One night a while ago, I purchased a salad from Loblaws to go with the roast chicken that often finds its way into my cart on grocery night. (No, no, I didn’t cook the roast chicken but I’m flattered that you even wondered.) The salad in question had roasted sweet potatoes, sunflower seeds, cranberries and some kind of green leaves. I didn’t even offer any to Reid and Ken. Ken told me in the past that he considers sweet potatoes a once-a-year food and Reid pretty much projectile vomitted the first time I gave her sweet potatoes and has never developed a taste for them.
In any case, just as I was starting to eat the salad to which I’d treated myself, Reid told me not to eat it in a rather worried voice. She said, “It looks like food for the worms!” I could see why she say that. I tear open tea bags and sprinkle the leaves on the little bits of veggies that we give them. I don’t purée their food as the manual that came with the vermicomposter suggests I should but I do cut the bigger bits up. Such intensive food preparation seems a bit too much like pampering for worms, who are supposed to be part of our household’s waste management system rather than pets.

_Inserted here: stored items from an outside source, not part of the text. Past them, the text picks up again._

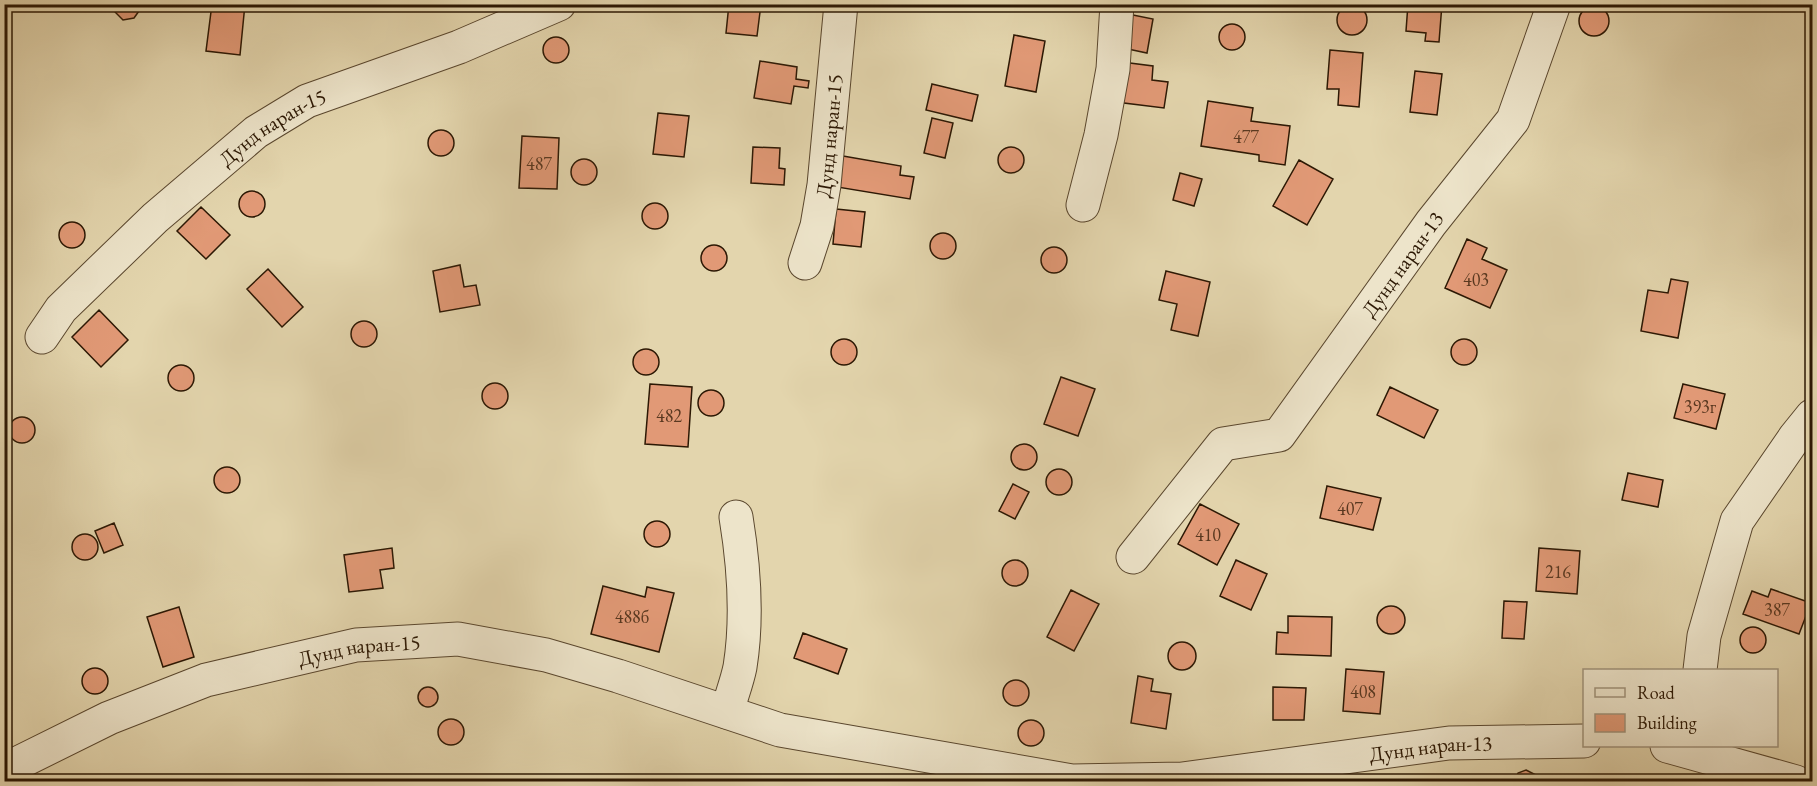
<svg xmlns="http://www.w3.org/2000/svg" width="1817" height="786" font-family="'EB Garamond',serif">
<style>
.building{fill:#e19976;stroke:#2c1804;stroke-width:1.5}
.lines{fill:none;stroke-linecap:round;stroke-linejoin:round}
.minor-casing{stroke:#5a472e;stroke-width:35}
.minor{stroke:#ede4ca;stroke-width:33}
.labels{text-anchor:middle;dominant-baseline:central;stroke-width:4.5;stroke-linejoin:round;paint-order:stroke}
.number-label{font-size:18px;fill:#593820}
.street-label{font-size:21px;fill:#2c1804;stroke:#ede4ca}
</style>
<rect width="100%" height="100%" fill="#e3d5ad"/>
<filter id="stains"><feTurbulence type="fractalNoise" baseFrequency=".00333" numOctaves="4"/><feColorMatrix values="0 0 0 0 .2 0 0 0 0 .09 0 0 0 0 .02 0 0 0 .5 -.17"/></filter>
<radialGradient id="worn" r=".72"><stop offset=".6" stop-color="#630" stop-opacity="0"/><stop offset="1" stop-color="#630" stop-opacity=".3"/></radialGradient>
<!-- building -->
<path class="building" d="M114,4H139V11L134,18L123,20L115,12Z
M212,4H245L240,55L206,51Z
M729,4H761L757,36L726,33Z
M1408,4H1442L1439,42L1425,41L1426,33L1406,31Z
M1337 20a15 15 0 1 1 30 0a15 15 0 1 1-30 0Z
M1579 21a15 15 0 1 1 30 0a15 15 0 1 1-30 0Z
M1128,14L1153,19L1147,53L1123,48Z
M1219 37a13 13 0 1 1 26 0a13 13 0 1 1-26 0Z
M1014,35L1045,41L1036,92L1005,86Z
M543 50a13 13 0 1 1 26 0a13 13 0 1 1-26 0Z
M1330,50L1363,53L1359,107L1338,105L1339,89H1327Z
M760,61L797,67L796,79L809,81L808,88L794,86L791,104L754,98Z
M1122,62L1153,66L1152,80L1168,82L1164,108L1116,102Z
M1415,71L1442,74L1437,115L1410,112Z
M932,84L978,95L972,121L926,110Z
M1208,101L1253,108L1251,121L1290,126L1285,165L1259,161V155L1201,146Z
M658,113L689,116L684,157L653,154Z
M932,118L953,123L945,158L924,153Z
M428 143a13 13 0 1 1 26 0a13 13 0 1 1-26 0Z
M522,136L559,138L557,189L519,188Z
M753,147L780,148L779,168L785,169L784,185L751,183Z
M998 160a13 13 0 1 1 26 0a13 13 0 1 1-26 0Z
M843,156L901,166L900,175L914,177L910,199L837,187Z
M571 172a13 13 0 1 1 26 0a13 13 0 1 1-26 0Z
M1299,160L1333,179L1307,225L1273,206Z
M1180,173L1202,179L1194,206L1173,200Z
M239 204a13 13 0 1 1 26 0a13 13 0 1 1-26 0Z
M642 216a13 13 0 1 1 26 0a13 13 0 1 1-26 0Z
M201,207L230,235L206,259L177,231Z
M836,209L865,212L861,247L833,244Z
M59 235a13 13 0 1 1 26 0a13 13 0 1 1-26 0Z
M930 246a13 13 0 1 1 26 0a13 13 0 1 1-26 0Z
M1467,239L1487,248L1482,259L1507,270L1490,308L1445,288Z
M701 258a13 13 0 1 1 26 0a13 13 0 1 1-26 0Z
M1041 260a13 13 0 1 1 26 0a13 13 0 1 1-26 0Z
M460,265L464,287L476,285L480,305L440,312L433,271Z
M268,269L303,307L282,327L247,289Z
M1166,271L1210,282L1198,336L1171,330L1177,304L1159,300Z
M1671,279L1688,282L1678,338L1641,331L1648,290L1668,293Z
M99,310L128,340L101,367L72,337Z
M351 334a13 13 0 1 1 26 0a13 13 0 1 1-26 0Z
M1451 352a13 13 0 1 1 26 0a13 13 0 1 1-26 0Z
M831 352a13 13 0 1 1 26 0a13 13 0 1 1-26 0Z
M633 362a13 13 0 1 1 26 0a13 13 0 1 1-26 0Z
M168 378a13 13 0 1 1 26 0a13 13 0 1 1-26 0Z
M1061,377L1095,389L1078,436L1044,424Z
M482 396a13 13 0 1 1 26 0a13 13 0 1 1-26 0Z
M650,384L692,387L688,447L645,444Z
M1683,384L1725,394L1716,429L1674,418Z
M1390,387L1438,410L1424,438L1377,415Z
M698 403a13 13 0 1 1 26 0a13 13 0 1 1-26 0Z
M9 430a13 13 0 1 1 26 0a13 13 0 1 1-26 0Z
M1011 457a13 13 0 1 1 26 0a13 13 0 1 1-26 0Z
M214 480a13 13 0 1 1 26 0a13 13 0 1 1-26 0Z
M1046 482a13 13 0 1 1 26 0a13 13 0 1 1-26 0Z
M1628,473L1663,480L1658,507L1622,500Z
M1013,484L1029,492L1015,519L999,511Z
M1327,486L1381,498L1373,530L1320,518Z
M1200,504L1239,524L1217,565L1178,544Z
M644 534a13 13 0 1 1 26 0a13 13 0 1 1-26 0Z
M114,523L123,545L104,553L95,531Z
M72 547a13 13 0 1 1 26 0a13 13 0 1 1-26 0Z
M392,548L394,568L380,570L383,588L349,592L344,555Z
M1539,548L1580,551L1577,594L1536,591Z
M1236,560L1267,574L1251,610L1220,596Z
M1002 573a13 13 0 1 1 26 0a13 13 0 1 1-26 0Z
M603,586L645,597L647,587L674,593L659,652L591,634Z
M1771,589L1811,603L1799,634L1743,614L1752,591L1768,597Z
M1071,590L1099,604L1074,651L1047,637Z
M1504,601L1527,602L1524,639L1502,638Z
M1377 620a14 14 0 1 1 28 0a14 14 0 1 1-28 0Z
M179,607L194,657L163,667L147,617Z
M1288,616L1332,617L1331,656L1276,654L1277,632L1288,633Z
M1740 640a13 13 0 1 1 26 0a13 13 0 1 1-26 0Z
M803,633L847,649L838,674L794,658Z
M1168 656a14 14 0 1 1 28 0a14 14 0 1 1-28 0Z
M82 681a13 13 0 1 1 26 0a13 13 0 1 1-26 0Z
M1346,669L1384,672L1380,714L1343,711Z
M1138,676L1153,679L1151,691L1171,694L1166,729L1131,723Z
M1003 693a13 13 0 1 1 26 0a13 13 0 1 1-26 0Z
M418 697a10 10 0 1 1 20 0a10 10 0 1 1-20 0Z
M1273,687L1306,688L1304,720H1273Z
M438 732a13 13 0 1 1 26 0a13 13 0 1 1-26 0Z
M1018 733a13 13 0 1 1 26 0a13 13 0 1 1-26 0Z
M1526,770L1536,775L1538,782H1514L1518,773Z"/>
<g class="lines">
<!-- minor casing -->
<g class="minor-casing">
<g id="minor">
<path d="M1083,205L1101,135L1113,69L1117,4"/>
<path id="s1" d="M805,263L817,226L824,185L841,4"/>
<path id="s2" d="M42,337L61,309L155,218L256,132L307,101L459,47L559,4"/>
<path id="s3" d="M1133,557L1223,444L1279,435L1431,223L1513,120L1554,4"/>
<path d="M1700,670L1704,636L1737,521L1795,437L1812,416"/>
<path d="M727,712C731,697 737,682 740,667C748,617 744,566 736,517"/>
<path d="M1667,746L1796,782"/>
<path id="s4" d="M4,770L109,718L206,680L356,645L458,639L546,655L618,676L780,730L1072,781L1182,779L1449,743L1584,741"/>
</g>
</g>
<!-- minor -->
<use href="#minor" class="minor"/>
</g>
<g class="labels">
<!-- number labels -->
<g class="number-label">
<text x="1246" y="136">477</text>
<text x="539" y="163">487</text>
<text x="1476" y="279">403</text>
<text x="1700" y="406">393г</text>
<text x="669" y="415">482</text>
<text x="1350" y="508">407</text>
<text x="1208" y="534">410</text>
<text x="1558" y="571">216</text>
<text x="1777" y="609">387</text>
<text x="632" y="616">488б</text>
<text x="1363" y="691">408</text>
</g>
<!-- street labels -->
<g class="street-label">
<text stroke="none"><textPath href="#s2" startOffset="314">Дунд наран-15</textPath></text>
<text stroke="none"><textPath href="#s1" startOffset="130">Дунд наран-15</textPath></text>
<text stroke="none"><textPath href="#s3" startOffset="412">Дунд наран-13</textPath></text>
<text stroke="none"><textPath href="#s4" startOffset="378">Дунд наран-15</textPath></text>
<text stroke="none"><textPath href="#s4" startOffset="1470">Дунд наран-13</textPath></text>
</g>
</g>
<!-- margin -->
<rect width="1817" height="786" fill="none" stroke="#e3d5ad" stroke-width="24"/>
<rect x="6" y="6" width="1805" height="774" fill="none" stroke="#2c1804" stroke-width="3"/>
<rect x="12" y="12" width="1793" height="762" fill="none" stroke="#2c1804" stroke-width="1.5"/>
<!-- legend -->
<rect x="1583" y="669" width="195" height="78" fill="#ede4ca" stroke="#a0927b" stroke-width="1.5"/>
<rect x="1595" y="688" width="30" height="9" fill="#ede4ca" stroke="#a0927b" stroke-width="1.5"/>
<text x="1637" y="699" font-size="18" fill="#2c1804">Road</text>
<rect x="1595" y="714" width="30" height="18" fill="#e19976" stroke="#a0927b" stroke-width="1.5"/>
<text x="1637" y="729" font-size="18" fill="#2c1804">Building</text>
<rect width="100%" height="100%" filter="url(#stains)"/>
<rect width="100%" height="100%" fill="url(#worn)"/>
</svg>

But I digress. I told Reid that she was under no obligation to share my salad. When she said that it looked “yucky,” I reminded her that it was rude to comment on other people’s food choices. Ken, in his secret, so-the-kid-doesn’t-hear voice, told me that he agreed with Reid. I’m said to say that the salad wasn’t as delicious as I’d imagined – too oily – and I’ve not had the opportunity to desensitize them to it’s appearance. I’ve got a Mediterranean vegetable stew in the crockpot for supper tonight. I hope it gets a better reception because the worms can’t possibly eat Reid and Ken’s shares.